Here's to Fatima and all of those wonderful, furry little beasts who make our lives better everyday.

Thursday, June 17, 2010

Life without power; Powerful life

One day off a week never seems like enough time to do all the things I want to do. I guess I just push myself to be productive and after traveling for so long it is wonderful to have a space to call my own and I just want to take advantage of that.

But I have realised after five weeks into this apprenticeship, that this is enough. It is enough to be completely immersed in farming. To give myself over to this is such a challenge because I forever want to be writing, drawing and painting but I simply don't have the time here. I don't even have the time to keep up with my 365 photo project.

We work until 6pm and before we know it it's 9:30 and the light is fading and there is only so much you can do by candlelight. Besides, I am in bed by 10:30 every night or the next morning isn't so great.
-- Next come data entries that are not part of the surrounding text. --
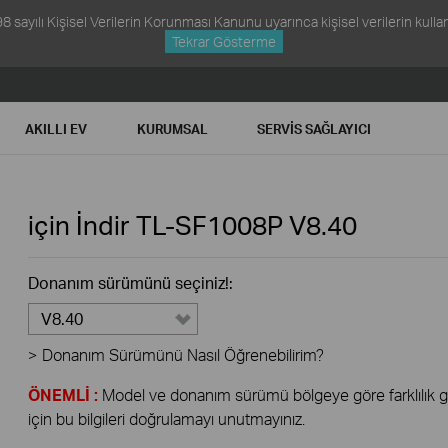
ayılı Kişisel Verilerin Korunması Kanunu uyarınca kişisel verilerin kullanım
Tekrar Gösterme
AKILLI EV
KURUMSAL
SERVIS SAĞLAYICI
için İndir
TL-SF1008P
V8.40
Donanım sürümünü seçiniz!:
V8.40
>
Donanım Sürümünü Nasıl Öğrenebilirim?
ÖNEMLİ :
Model ve donanım sürümü bölgeye göre farklılık gös
için bu bilgileri doğrulamayı unutmayınız.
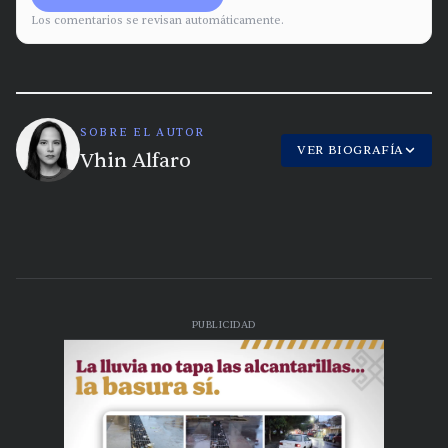
Los comentarios se revisan automáticamente.
SOBRE EL AUTOR
VER BIOGRAFÍA
Vhin Alfaro
PUBLICIDAD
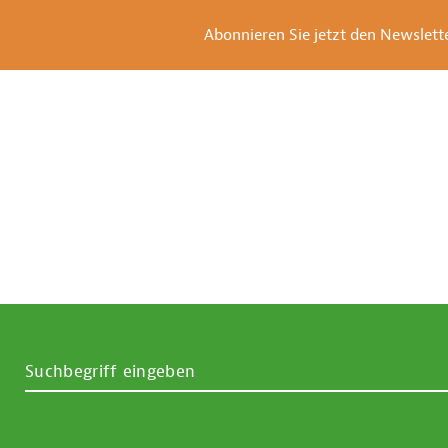
Abonnieren Sie jetzt den Newsletter
SUCHBEGRIFF EINGEBEN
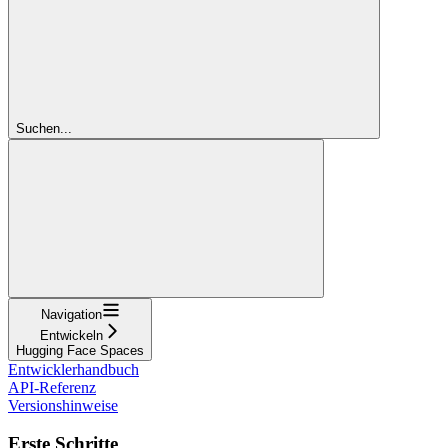
Suchen...
Navigation
Entwickeln
Hugging Face Spaces
Entwicklerhandbuch
API-Referenz
Versionshinweise
Erste Schritte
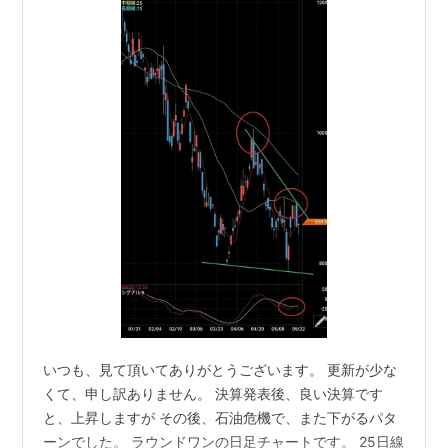
いつも、見て頂いてありがとうございます。 更新が少な
くて、申し訳ありません。 決算発表後、良い決算です
と、上昇しますが その後、石油危機で、また下がるパタ
ーンでした。 ラウンドワンの日足チャートです。 25日線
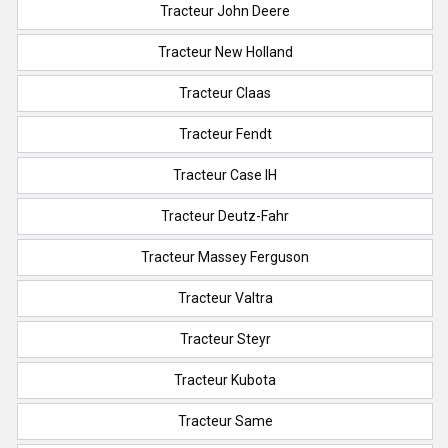
Tracteur John Deere
Tracteur New Holland
Tracteur Claas
Tracteur Fendt
Tracteur Case IH
Tracteur Deutz-Fahr
Tracteur Massey Ferguson
Tracteur Valtra
Tracteur Steyr
Tracteur Kubota
Tracteur Same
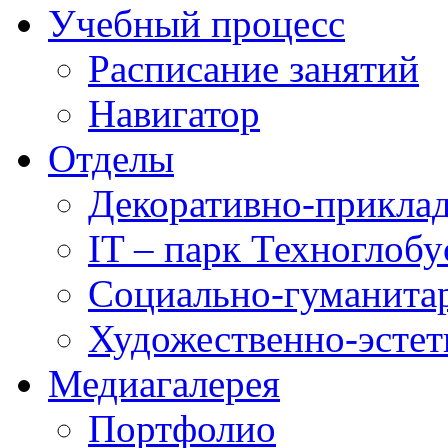
Учебный процесс
Расписание занятий
Навигатор
Отделы
Декоративно-приклад
IT – парк Техноглобу
Социально-гуманита
Художественно-эстет
Медиагалерея
Портфолио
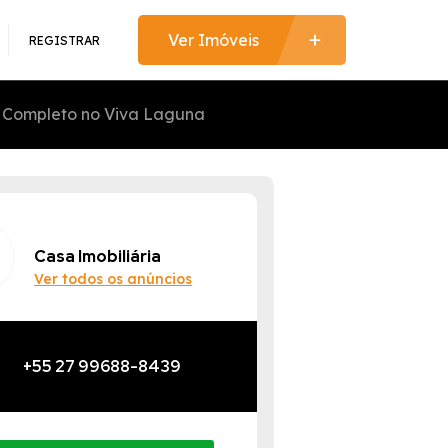
REGISTRAR
 Completo no Viva Laguna
Casa Imobiliária
Ver todos os anúncios
+55 27 99688-8439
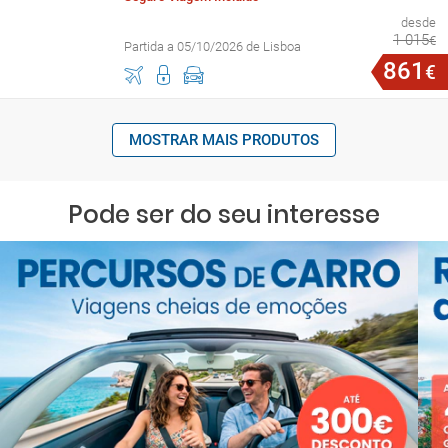
desde
1
015
€
Partida a 05/10/2026 de Lisboa
861
€
MOSTRAR MAIS PRODUTOS
Pode ser do seu interesse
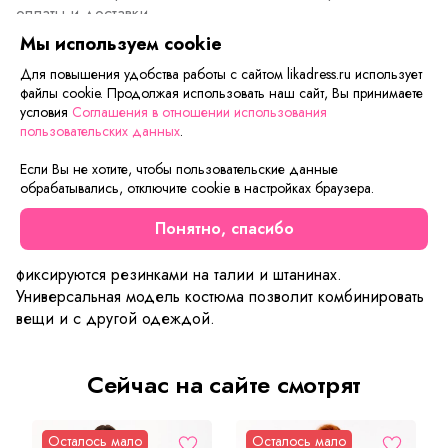
оплаты и доставки.
Мы используем cookie
Для повышения удобства работы с сайтом likadress.ru использует
Описание товара
Характеристики товара
Отзывы
файлы cookie. Продолжая использовать наш сайт, Вы принимаете
условия
Соглашения в отношении использования
пользовательских данных
.
Модный фасон костюма Моника подарит Вам удобство и
комфорт движений. Нежный голубой цвет находится
Если Вы не хотите, чтобы пользовательские данные
сейчас на пике популярности и означает, что Вы в тренде
обрабатывались, отключите cookie в настройках браузера.
модных новинок одежды. Свободный костюм визуально
Понятно, спасибо
смотрится стильно и очень красиво. Капюшон и карманы
на худи добавят больше удобства в носке. Штаны
фиксируются резинками на талии и штанинах.
Универсальная модель костюма позволит комбинировать
вещи и с другой одеждой.
Сейчас на сайте смотрят
Осталось мало
Осталось мало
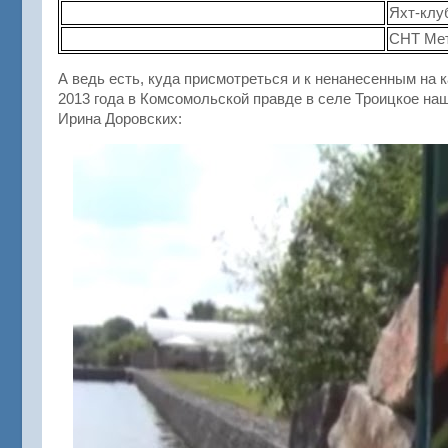
Яхт-клу
СНТ Мет
А ведь есть, куда присмотреться и к ненанесенным на к
2013 года в Комсомольской правде в селе Троицкое на
Ирина Доровских:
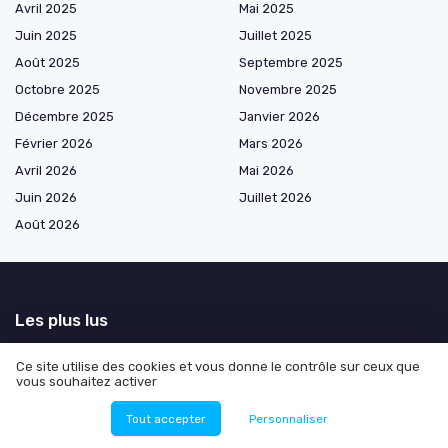
Avril 2025
Mai 2025
Juin 2025
Juillet 2025
Août 2025
Septembre 2025
Octobre 2025
Novembre 2025
Décembre 2025
Janvier 2026
Février 2026
Mars 2026
Avril 2026
Mai 2026
Juin 2026
Juillet 2026
Août 2026
Les plus lus
Les risques potentiels du pigment CI 77491 dans l'industrie de la
Ce site utilise des cookies et vous donne le contrôle sur ceux que
nanotechnologie
vous souhaitez activer
Avis sur l'efficacité des chiffons en fibre de carbone
Tout accepter
Personnaliser
Les dangers potentiels de l'eau traitée par osmose inverse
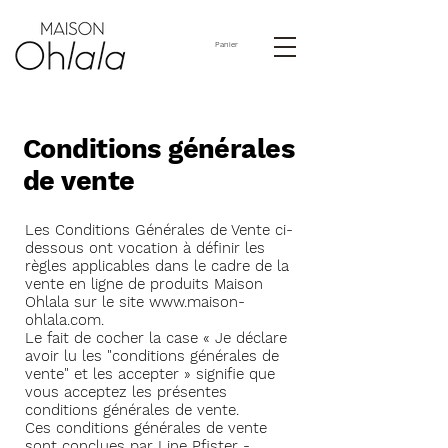
Panier
Conditions générales
de vente
Les Conditions Générales de Vente ci-
dessous ont vocation à définir les
règles applicables dans le cadre de la
vente en ligne de produits Maison
Ohlala sur le site
www.maison-
ohlala.com
.
Le fait de cocher la case « Je déclare
avoir lu les "conditions générales de
vente" et les accepter » signifie que
vous acceptez les présentes
conditions générales de vente.
Ces conditions générales de vente
sont conclues par Line Pfister -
There is something to be said for this lifestyle though. We are oriented in a north-south river valley, the Fraser Canyon. I never see the sun rise or set, only the sun up over the mountain and the sun down over the other mountain. I see the rain clouds come up the valley and send sentinels of mist ahead, breaking news of a shower coming. I hear the wind and see its movements before I feel it on my skin. I notice every day the growth of the plants and the fruits on the many trees. I hear the birds and we look everywhere to see if we can find who is singing that song and when we do, we rush to the birdbook and seek her name.

I am trying so hard to take it all in and let my memory wrap around it, embrace it, integrate it into my being. I want to be a part of this and for this place to be a part of me. My fingers are callousing, slowly and now when my hands are clean they still look dirty. I'm taking pride in that and taking pride in my sore back and tight muscles.

It has been a difficult transition but not for the reasons that you might think. Living without power and modern amenities is not the challenge, even living in isolation from the people and things I know and love has not been so hard. It is the peace, the stillness and serenity that opens me to the depths of my being and allows all the passions and pains to rush back up. I am flooded with remembrance and emotions. The deluge stirring in me so powerfully that I cannot see my reflection in it. I know not who I am in this white water.

My challenge is to build a berm, with quiet strength and meditation through the hardest work I've ever done, a containing wall to pool my effusiveness and see my reflection again. By the end of this season, I think that my harvest will be great! A new peace mind to go with all of these new skills. I can't just hope, I can strive and push and work and everything will come.

Saturday, June 12, 2010

Day In, Day Out

Wow! We've been at the farm for a month now and it has flown by. Our schedule is something like this:
7am - Wake up, coffee, CBC radio, breakfast.
8am - Work!
11am - One of us prepares lunch
12pm - Eat lunch!
1pm - Back to work or one of us does the dishes
6pm - Quittin' time! Coffee again and a joint ;)
7pm - Make dinner and eat

We try to be in bed before 11pm and it is damn easy to fall asleep after a day that full and six days a week, no less. We only end up with 3 hours of free time in a day!

Despite the back breaking schedule, we've been pretty productive. I've read two books since we've been here and assembled a quilt. Jay made birdfeeder, a chair, many axe handles and we've got our garden growing too.

We have a wood stove and it keeps us warm on chilly nights, we've got a big deck with a beautiful view and soon we will have all the peaches we can eat! What else do you need?